━━━ 本文 ━━━

どんな法人でも会社を運営するルールである「定款」が定められています。

 

法人を設立する際に司法書士と相談をして作成するケースが多いですが、この定款に定められいることは非常に重要なポイントになりますので、法人で生命保険に加入する際、経営者は是非とも定款の内容を確認しておくことをオススメいたします。

 

定款には商号や目的・本店所在地・発行株式数などの基本的な項目の他に、株式総会の運営方法や取締役の決定方法などが定められています。

 

経営者が生命保険加入時に必ず確認をして頂きたいのは、「代表取締役の選出方法」「報酬の決定方法」の2点です。

 

1)代表取締役の選出方法

契約者を法人、保険の対象者である被保険者を法人代表者、保険金受取人を契約者である法人として生命保険契約を締結することが一般的です。

 

この場合、被保険者である代表者が死亡すると、保険金受取人である法人が保険金請求を行うことになります。

━━━ 行の抜粋 ━━━

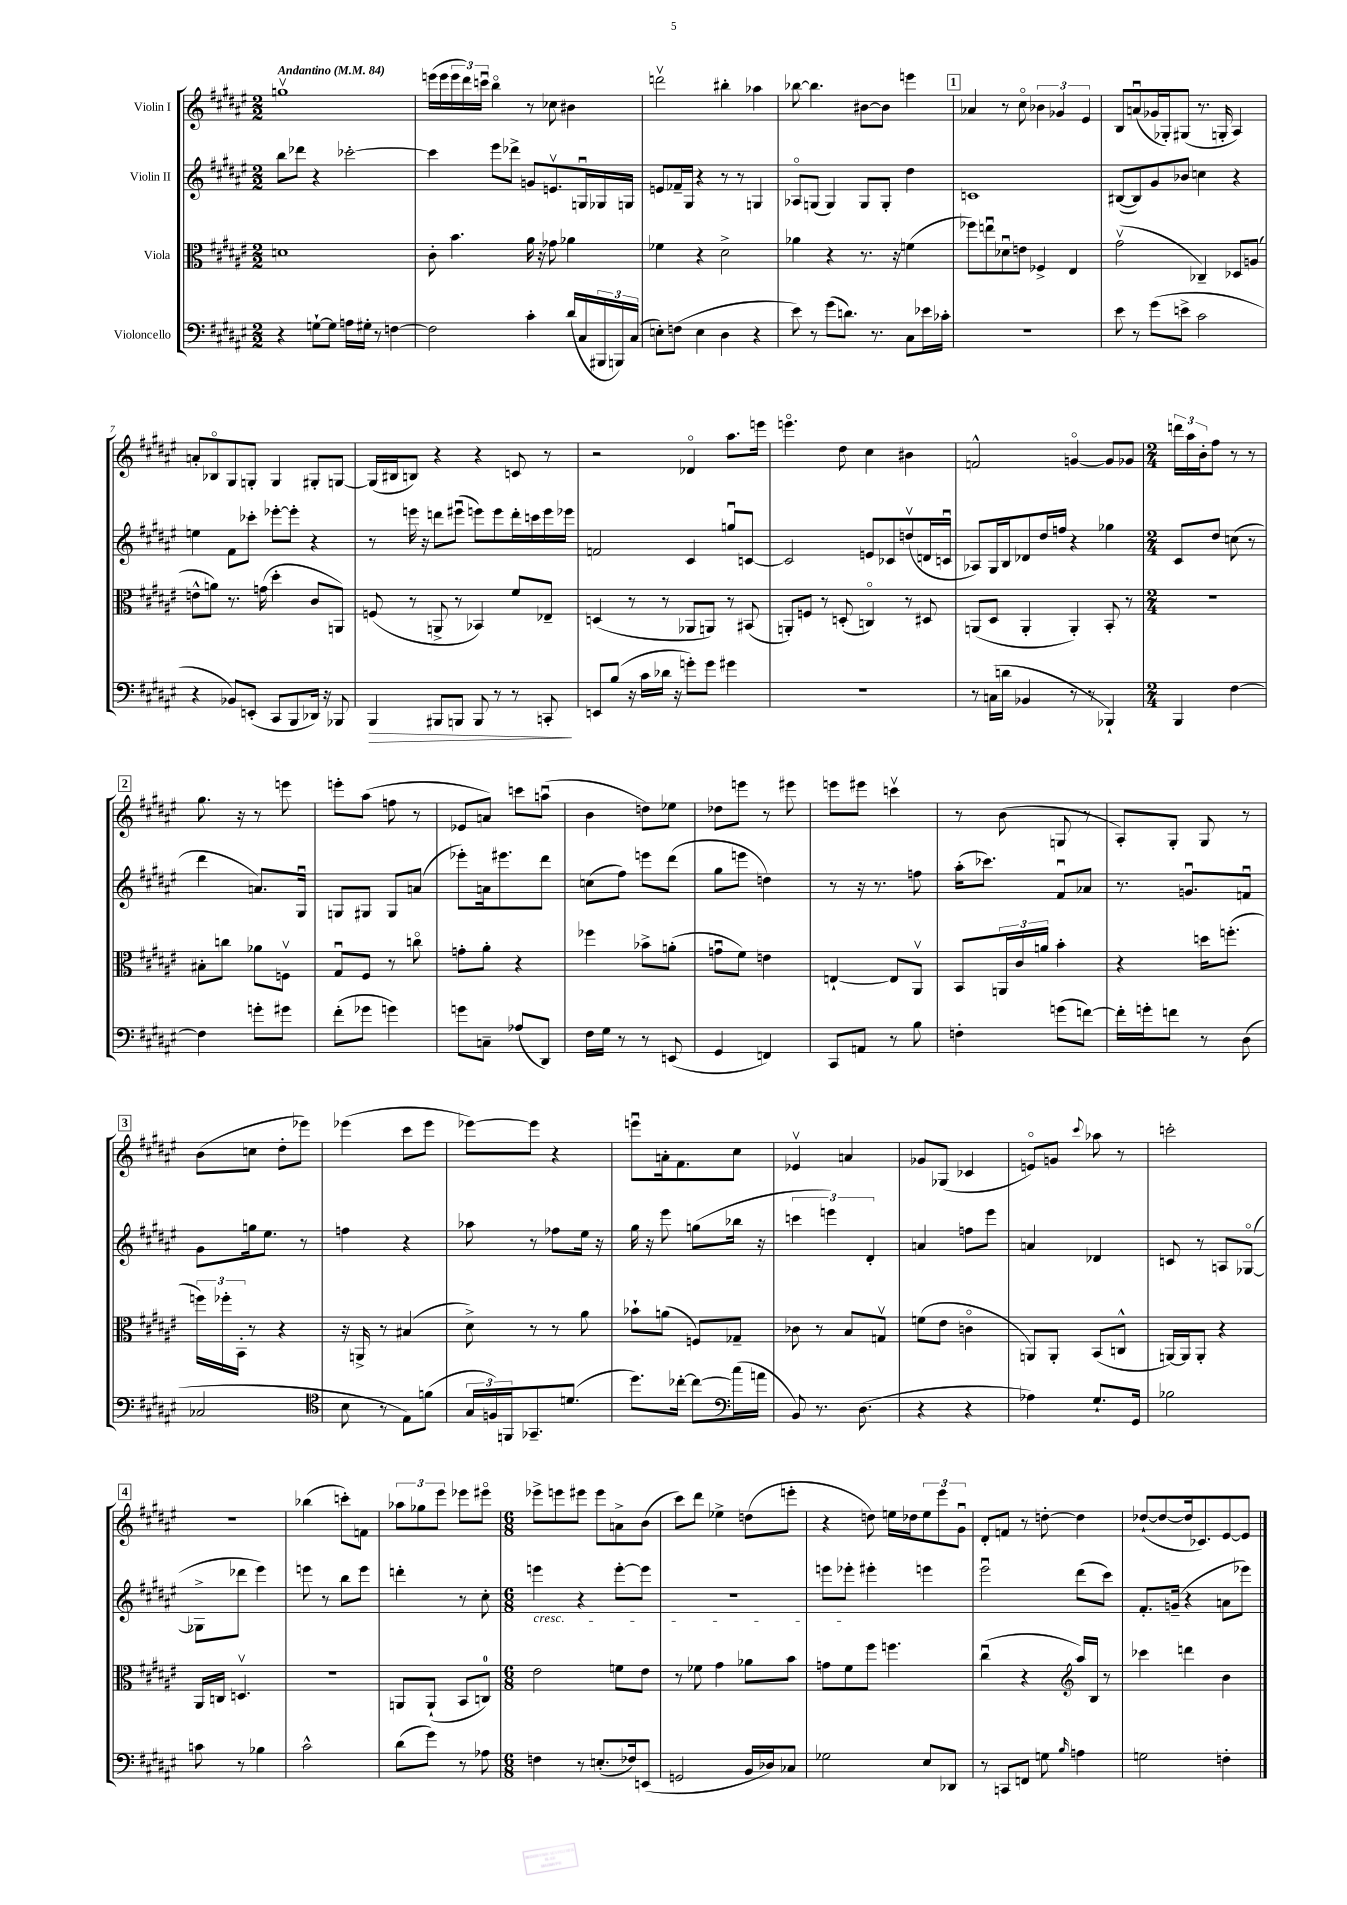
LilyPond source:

<<
\new StaffGroup <<
\new Staff = "s0" \with { instrumentName = "Violin I" } {
    \clef treble \key fis \major \numericTimeSignature \time 2/2 \tempo "Andantino" 4 = 84
    g''1\upbow |
    e'''16( e'''16 \tuplet 3/2 { e'''16 dis'''16) c'''16\downbow } b''4\flageolet r8 ces''8 bis'4 |
    d'''2\upbow bis''4-. aes''4 |
    bes''8~ bes''4. bis'8~ bis'8 e'''4 |
    \mark \markup { \box "1" } aes'4 r8 cis''8\flageolet \tuplet 3/2 { bes'4 ges'4 eis'4 } |
    b8 a'8\downbow( ges'16 ges16-.) gis8( r8. g16-. ais4) |
    a'8-. bes8\flageolet gis8 g8-. g4 gis8-. g8~ |
    g16( bis16 b8) r4 r4 c'8 r8 |
    r2 des'4\flageolet ais''8. e'''16 |
    e'''4.\flageolet dis''8 cis''4 bis'4 |
    f'2-^ g'4~\flageolet g'8 ges'8 |
    \numericTimeSignature \time 2/4 \tuplet 3/2 { d'''16 ais''16 b'16-. } fis''8 r8 r8 |
    \mark \markup { \box "2" } gis''8. r16 r8 e'''8 |
    e'''8-. ais''8( f''8 r8 |
    ees'8 a'8) c'''8 a''8\downbow( |
    b'4 d''8) ees''8 |
    des''8 e'''8 r8 eis'''8 |
    e'''8 eis'''8 c'''4\upbow |
    r8 b'8( g8 r8 |
    ais8-.) gis8-. gis8 r8 |
    \mark \markup { \box "3" } b'8( c''8 dis''8-. ees'''8) |
    ees'''4( cis'''8 ees'''8 |
    ees'''8~) ees'''8 r4 |
    e'''8\downbow a'16-. fis'8. cis''8 |
    ees'4\upbow a'4 |
    ges'8 ges8( ces'4 |
    e'8\flageolet) g'8 \appoggiatura { cis'''8 } aes''8 r8 |
    c'''2-. |
    \mark \markup { \box "4" } r2 |
    bes''4( c'''8-.) f'8 |
    \tuplet 3/2 { aes''8 ges''8 eis'''8 } ees'''8 eis'''8\flageolet |
    \numericTimeSignature \time 6/8 ees'''8-> e'''8 eis'''8 eis'''8 a'8-> b'8( |
    cis'''8) dis'''8 ees''4-> d''8( e'''8-. |
    r4 d''8) e''16 des''16 \tuplet 3/2 { e''8 eis'''8 gis'8\downbow } |
    dis'8-. f'8 r8 d''8~-. d''4 |
    des''8~-!( des''8~ des''16 ces'8.) eis'8~ eis'8 \bar "|." |
}
\new Staff = "s1" \with { instrumentName = "Violin II" } {
    \clef treble \key fis \major \numericTimeSignature \time 2/2
    b''8 des'''8 r4 ces'''2~-. |
    ces'''4 eis'''8 des'''8-> g'8 e'8.\upbow g16\downbow ges16 g16 |
    e'8 fes'16-- gis16 r4 r8 r8 g4 |
    aes8\flageolet g8( g4) g8 g8-. dis''4 |
    \mark \markup { \box "1" } c'1 |
    bis8~( bis8) gis'8 bes'8 c''4 r4 |
    e''4 fis'8 ces'''8-. ees'''8~-. ees'''8-. r4 |
    r8 e'''16 r16 d'''8 eis'''8\downbow( e'''8) e'''8 d'''16-. c'''16 e'''16 ees'''16 |
    f'2 cis'4 g''8\downbow c'8~ |
    c'2 e'8 ces'8 d''8\upbow( d'16 c'16\downbow |
    aes8) gis16 b16 des'8 dis''16 f''16 r4 ges''4 |
    \numericTimeSignature \time 2/4 cis'8 dis''8 c''8( r8 |
    \mark \markup { \box "2" } dis'''4 a'8.) gis16\downbow |
    g8 gis8 gis8 a'8( |
    ees'''8-.) a'16 eis'''8. dis'''8 |
    c''8( fis''8) e'''8 dis'''8( |
    gis''8 e'''8 d''4) |
    r8 r16 r8. f''8 |
    ais''16-.( ces'''8.) fis'8\downbow aes'8 |
    r8. g'8.\downbow f'8\downbow |
    \mark \markup { \box "3" } gis'8 g''16 eis''8. r8 |
    f''4 r4 |
    aes''8 r8 fes''8 eis''16 r16 |
    gis''16 r16 eis'''8 g''8( bes''16 r16 |
    \tuplet 3/2 { c'''4 e'''4) dis'4-. } |
    a'4 f''8 eis'''8 |
    a'4 des'4 |
    c'8 r8 a8 ges8~\flageolet( |
    \mark \markup { \box "4" } ges8-> des'''8 eis'''4) |
    e'''8 r8 b''8 e'''8 |
    d'''4-. r8 cis''8-. |
    \numericTimeSignature \time 6/8 e'''4\cresc r4 e'''8~-. e'''8 |
    R2. |
    e'''8 ees'''8-.\! eis'''4-. e'''4 |
    eis'''2\downbow dis'''8( cis'''8) |
    fis'8.-. g'16--( r4 a'8 ees'''8) \bar "|." |
}
\new Staff = "s2" \with { instrumentName = "Viola" } {
    \clef alto \key fis \major \numericTimeSignature \time 2/2
    d'1 |
    cis'8-. b'4. ais'16 r16 ges'8 aes'4 |
    fes'4 r4 dis'2-> |
    aes'4 r4 r8. r16 f'4( |
    \mark \markup { \box "1" } fes''8) e''8\downbow des'8\downbow e'8 fes4-> eis4 |
    gis'2\upbow( ces4--) des8 a8( |
    e'8-^ a'8) r8. g'16( dis''4-. cis'8 a,8) |
    f8( r8 a,8-> r8 bes,4) fis'8 ees8-- |
    d4( r8 r8 aes,8 a,8) r8 bis,8( |
    a,8-.) f8 r8 d8-.( c4\flageolet) r8 dis8 |
    a,8( dis8 a,4-. a,4-.) b,8-. r8 |
    \numericTimeSignature \time 2/4 R2 |
    \mark \markup { \box "2" } bis8-. c''8 aes'8 f8\upbow |
    gis8\downbow fis8 r8 c''8\flageolet |
    g'8-. ais'8-. r4 |
    fes''4 bes'8-> a'8-.( |
    g'8\downbow fis'8) e'4 |
    e4~-! e8 ais,8\upbow |
    b,8 \tuplet 3/2 { a,16 cis'16 a'16 } b'4-. |
    r4 d''16 f''8.-.( |
    \mark \markup { \box "3" } \tuplet 3/2 { f''16) fes''16-. b,16-. } r8 r4 |
    r16 a,16-> r8 bis4( |
    dis'8->) r8 r8 ais'8 |
    bes'8-! a'8( f8) ges8-- |
    ces'8 r8 b8 g8\upbow |
    f'8( eis'8 c'4\flageolet |
    a,8) a,8-. b,8( c8-^ |
    a,16~) a,16 a,8-. r4 |
    \mark \markup { \box "4" } ais,16 c16 d4.\upbow |
    R2 |
    a,8 a,8-!( b,8 c8-0) |
    \numericTimeSignature \time 6/8 eis'2 f'8 eis'8 |
    r8 fes'8 gis'4 aes'8 b'8 |
    g'8 fis'8 fis''8 f''4. |
    cis''4\downbow( r4 \clef treble ais''16) b16 r8 |
    ces'''4 d'''4 b'4 \bar "|." |
}
\new Staff = "s3" \with { instrumentName = "Violoncello" } {
    \clef bass \key fis \major \numericTimeSignature \time 2/2
    r4 g8~-! g8 a16 gis16-. r8 f4~ |
    f2 cis'4-. dis'16( cis16 \tuplet 3/2 { bis,,16 b,,16) cis16( } |
    e8-.) f8( e4 dis4 r4 |
    eis'8) r8 gis'8( d'8.) r8. cis8 ees'16 ces'16-. |
    \mark \markup { \box "1" } r1 |
    eis'8 r8 gis'8( e'8-> cis'2 |
    r4 bes,8) e,8-.( cis,8 b,,8 des,16) r16 bes,,8 |
    b,,4\> bis,,8 b,,8 b,,8 r8 r8 c,8-.\! |
    e,8 b8( r16 cis'16 des'16 r16 g'8-.) g'8 gis'4 |
    r1 |
    r8 c16( d'16 bes,4 r8 r8 bes,,4-!) |
    \numericTimeSignature \time 2/4 b,,4 fis4~ |
    \mark \markup { \box "2" } fis4 g'8-. gis'8 |
    fis'8-.( ges'8 g'4) |
    g'8 c8-- aes8( dis,8) |
    fis16 gis16 r8 r8 e,8( |
    gis,4 f,4) |
    cis,8 a,8 r8 b8 |
    f4-. g'8( f'8~) |
    f'16-. g'16-. f'8 r8 dis8( |
    \mark \markup { \box "3" } ces2 |
    \clef tenor b8 r8 eis8) f'8( |
    \tuplet 3/2 { gis16 f16) f,16 } ges,8.-- d'8.( |
    dis''8.) ces''16~-. ces''8~ ces''16( a'16 |
    \clef bass b,8) r8. dis8.( |
    r4 r4 |
    aes4) gis8.-! gis,16 |
    bes2 |
    \mark \markup { \box "4" } c'8 r8 bes4 |
    cis'2-^ |
    dis'8( gis'8) r8 aes8 |
    \numericTimeSignature \time 6/8 f4 r8 e8.-.( fes16) e,8( |
    g,2 b,16 des16) ces8 |
    ges2 eis8 des,8 |
    r8 c,8 f,8 g8 \grace { b16 } a4 |
    g2 f4-. \bar "|." |
}
>>
>>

━━━

- **作業指示**
上にある本文を、一字一句変えずに全文書き写してください。

- **解答**
どんな法人でも会社を運営するルールである「定款」が定められています。

 

法人を設立する際に司法書士と相談をして作成するケースが多いですが、この定款に定められいることは非常に重要なポイントになりますので、法人で生命保険に加入する際、経営者は是非とも定款の内容を確認しておくことをオススメいたします。

 

定款には商号や目的・本店所在地・発行株式数などの基本的な項目の他に、株式総会の運営方法や取締役の決定方法などが定められています。

 

経営者が生命保険加入時に必ず確認をして頂きたいのは、「代表取締役の選出方法」「報酬の決定方法」の2点です。

 

1)代表取締役の選出方法

契約者を法人、保険の対象者である被保険者を法人代表者、保険金受取人を契約者である法人として生命保険契約を締結することが一般的です。

 

この場合、被保険者である代表者が死亡すると、保険金受取人である法人が保険金請求を行うことになります。